Friday, July 28, 2006

Sifting mountains of information

Malcom Gladwell, author of "Blink" and innumnerable other smart essays and observations, has been widely castigated in the blogosphere for saying something like "without the New York Times, bloggers would have nothing to write about."

He didn't mean that bloggers never do good or original work. But he did mean to suggest that in the realms of public affairs, the good ole MSM does some important work. You can read his worthwile rebuttal to criticisms here.

Here's the money graph, in my opinion:

Has the level of self-regard in the blogosphere really reached such
dizzying heights that it can’t acknowledge the work that traditional media does on behalf of the rest of us? Yes, the newspaper business isn’t as lucrative as it once was (although it’s still pretty lucrative). And it doesn’t seem as exciting and relevant as it once was. But newspapers continue to perform an incredibly important function as nformational gatekeepers—a function, as far as I can tell, that grows more important with time, not less. Between them, for instance, the Times and the Post have literally hundreds of trained professionals whose only job it is to sift through the mountains of information that come out of the various levels of government and find what is of value and of importance to the rest of us. Where would we be without them? We’d be lost.

-Howard Weaver


  1. Where would Google and Yahoo! be without us good old traditional newspapers churning out copy to the Web?
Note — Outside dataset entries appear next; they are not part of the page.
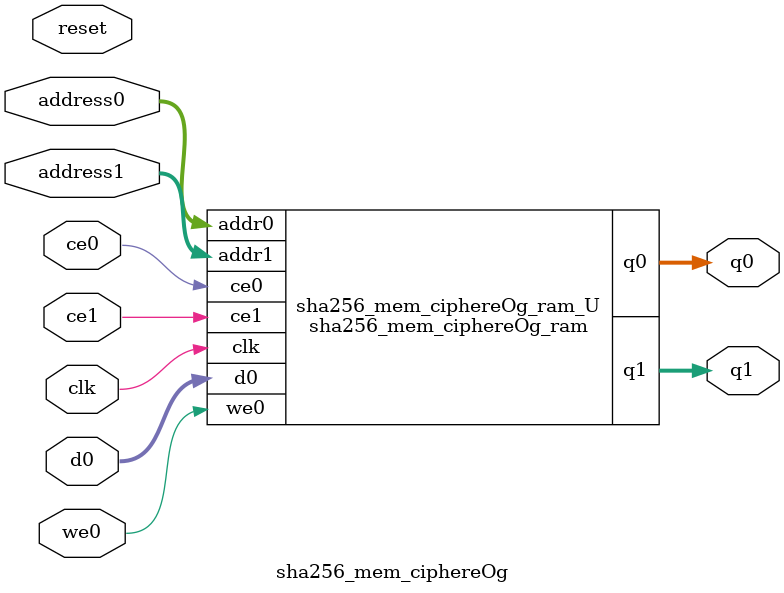
<source format=v>

`timescale 1 ns / 1 ps
module sha256_mem_ciphereOg_ram (addr0, ce0, d0, we0, q0, addr1, ce1, q1,  clk);

parameter DWIDTH = 8;
parameter AWIDTH = 7;
parameter MEM_SIZE = 128;

input[AWIDTH-1:0] addr0;
input ce0;
input[DWIDTH-1:0] d0;
input we0;
output reg[DWIDTH-1:0] q0;
input[AWIDTH-1:0] addr1;
input ce1;
output reg[DWIDTH-1:0] q1;
input clk;

(* ram_style = "block" *)reg [DWIDTH-1:0] ram[0:MEM_SIZE-1];




always @(posedge clk)  
begin 
    if (ce0) 
    begin
        if (we0) 
        begin 
            ram[addr0] <= d0; 
            q0 <= d0;
        end 
        else 
            q0 <= ram[addr0];
    end
end


always @(posedge clk)  
begin 
    if (ce1) 
    begin
            q1 <= ram[addr1];
    end
end


endmodule


`timescale 1 ns / 1 ps
module sha256_mem_ciphereOg(
    reset,
    clk,
    address0,
    ce0,
    we0,
    d0,
    q0,
    address1,
    ce1,
    q1);

parameter DataWidth = 32'd8;
parameter AddressRange = 32'd128;
parameter AddressWidth = 32'd7;
input reset;
input clk;
input[AddressWidth - 1:0] address0;
input ce0;
input we0;
input[DataWidth - 1:0] d0;
output[DataWidth - 1:0] q0;
input[AddressWidth - 1:0] address1;
input ce1;
output[DataWidth - 1:0] q1;



sha256_mem_ciphereOg_ram sha256_mem_ciphereOg_ram_U(
    .clk( clk ),
    .addr0( address0 ),
    .ce0( ce0 ),
    .d0( d0 ),
    .we0( we0 ),
    .q0( q0 ),
    .addr1( address1 ),
    .ce1( ce1 ),
    .q1( q1 ));

endmodule


</source>
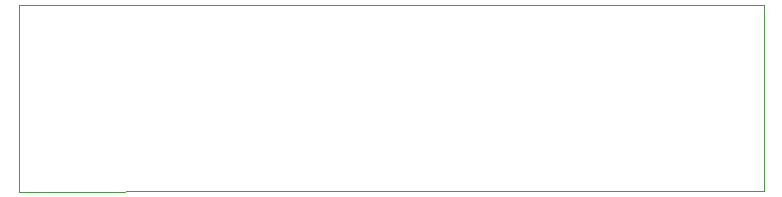
<source format=gbr>
G04 #@! TF.GenerationSoftware,KiCad,Pcbnew,(5.1.6-0-10_14)*
G04 #@! TF.CreationDate,2020-07-22T22:48:04-07:00*
G04 #@! TF.ProjectId,VineHoop_V1_2,56696e65-486f-46f7-905f-56315f322e6b,rev?*
G04 #@! TF.SameCoordinates,Original*
G04 #@! TF.FileFunction,Profile,NP*
%FSLAX46Y46*%
G04 Gerber Fmt 4.6, Leading zero omitted, Abs format (unit mm)*
G04 Created by KiCad (PCBNEW (5.1.6-0-10_14)) date 2020-07-22 22:48:04*
%MOMM*%
%LPD*%
G01*
G04 APERTURE LIST*
G04 #@! TA.AperFunction,Profile*
%ADD10C,0.050000*%
G04 #@! TD*
G04 APERTURE END LIST*
D10*
X122364500Y-56388000D02*
X122364500Y-72199500D01*
X140208000Y-72136000D02*
X122364500Y-72199500D01*
X185420000Y-56388000D02*
X122364500Y-56388000D01*
X185420000Y-56388000D02*
X185420000Y-72136000D01*
X185420000Y-72136000D02*
X140208000Y-72136000D01*
M02*

</source>
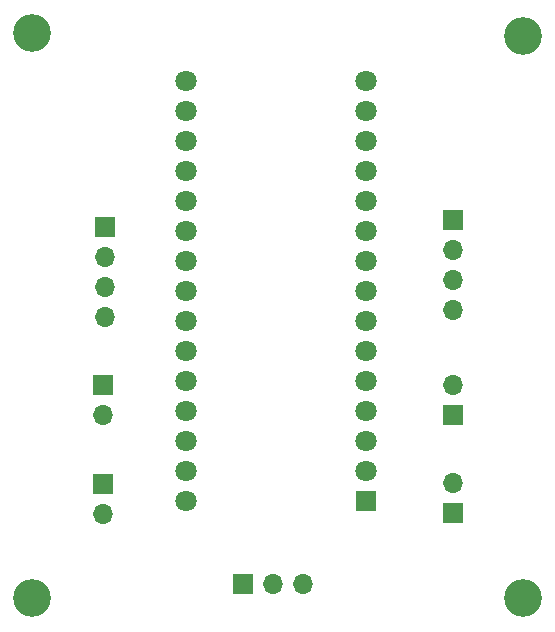
<source format=gbr>
%TF.GenerationSoftware,KiCad,Pcbnew,(6.0.4)*%
%TF.CreationDate,2022-09-15T01:44:32-04:00*%
%TF.ProjectId,NANO_HAT,4e414e4f-5f48-4415-942e-6b696361645f,rev?*%
%TF.SameCoordinates,Original*%
%TF.FileFunction,Soldermask,Top*%
%TF.FilePolarity,Negative*%
%FSLAX46Y46*%
G04 Gerber Fmt 4.6, Leading zero omitted, Abs format (unit mm)*
G04 Created by KiCad (PCBNEW (6.0.4)) date 2022-09-15 01:44:32*
%MOMM*%
%LPD*%
G01*
G04 APERTURE LIST*
%ADD10R,1.700000X1.700000*%
%ADD11O,1.700000X1.700000*%
%ADD12C,3.200000*%
%ADD13R,1.800000X1.800000*%
%ADD14C,1.800000*%
G04 APERTURE END LIST*
D10*
%TO.C,J5*%
X147600000Y-93725000D03*
D11*
X147600000Y-96265000D03*
%TD*%
D12*
%TO.C,H1*%
X183200000Y-64200000D03*
%TD*%
D10*
%TO.C,J7*%
X177200000Y-79800000D03*
D11*
X177200000Y-82340000D03*
X177200000Y-84880000D03*
X177200000Y-87420000D03*
%TD*%
D10*
%TO.C,J2*%
X147600000Y-102125000D03*
D11*
X147600000Y-104665000D03*
%TD*%
D13*
%TO.C,TB1*%
X169840000Y-103580000D03*
D14*
X169840000Y-101040000D03*
X169840000Y-98500000D03*
X169840000Y-95960000D03*
X169840000Y-93420000D03*
X169840000Y-90880000D03*
X169840000Y-88340000D03*
X169840000Y-85800000D03*
X169840000Y-83260000D03*
X169840000Y-80720000D03*
X169840000Y-78180000D03*
X169840000Y-75640000D03*
X169840000Y-73100000D03*
X169840000Y-70560000D03*
X169840000Y-68020000D03*
X154600000Y-68020000D03*
X154600000Y-70560000D03*
X154600000Y-73100000D03*
X154600000Y-75640000D03*
X154600000Y-78180000D03*
X154600000Y-80720000D03*
X154600000Y-83260000D03*
X154600000Y-85800000D03*
X154600000Y-88340000D03*
X154600000Y-90880000D03*
X154600000Y-93420000D03*
X154600000Y-95960000D03*
X154600000Y-98500000D03*
X154600000Y-101040000D03*
X154600000Y-103580000D03*
%TD*%
D10*
%TO.C,J3*%
X177200000Y-96275000D03*
D11*
X177200000Y-93735000D03*
%TD*%
D10*
%TO.C,J4*%
X147800000Y-80400000D03*
D11*
X147800000Y-82940000D03*
X147800000Y-85480000D03*
X147800000Y-88020000D03*
%TD*%
D12*
%TO.C,H3*%
X141600000Y-111800000D03*
%TD*%
D10*
%TO.C,J6*%
X177200000Y-104600000D03*
D11*
X177200000Y-102060000D03*
%TD*%
D12*
%TO.C,H4*%
X183200000Y-111800000D03*
%TD*%
D10*
%TO.C,J1*%
X159475000Y-110600000D03*
D11*
X162015000Y-110600000D03*
X164555000Y-110600000D03*
%TD*%
D12*
%TO.C,H2*%
X141600000Y-64000000D03*
%TD*%
M02*

</source>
    On a somewhat related note, our marketing department is working up a campaign with a "what if?" theme. As in what if the newspaper weren't here to report on government abuses, scams against the elderly, and so forth?

  2. Dan,

    Add local radio and TV to your "what if" theme. If the other local media didn't have newspapers to "rip and read," there would be a lot of dead air out there.

    A few years ago, I saw a newspaper campaign that said something like, "Newspapers spend thousands of dollars per day gathering news. Radio stations spend 50 cents." It was accompanied with a photo of someone opening a newspaper rack.

    If it weren't for newspapers, many bloggers would have to be content writing about their semi-trivial lives or parroting press releases.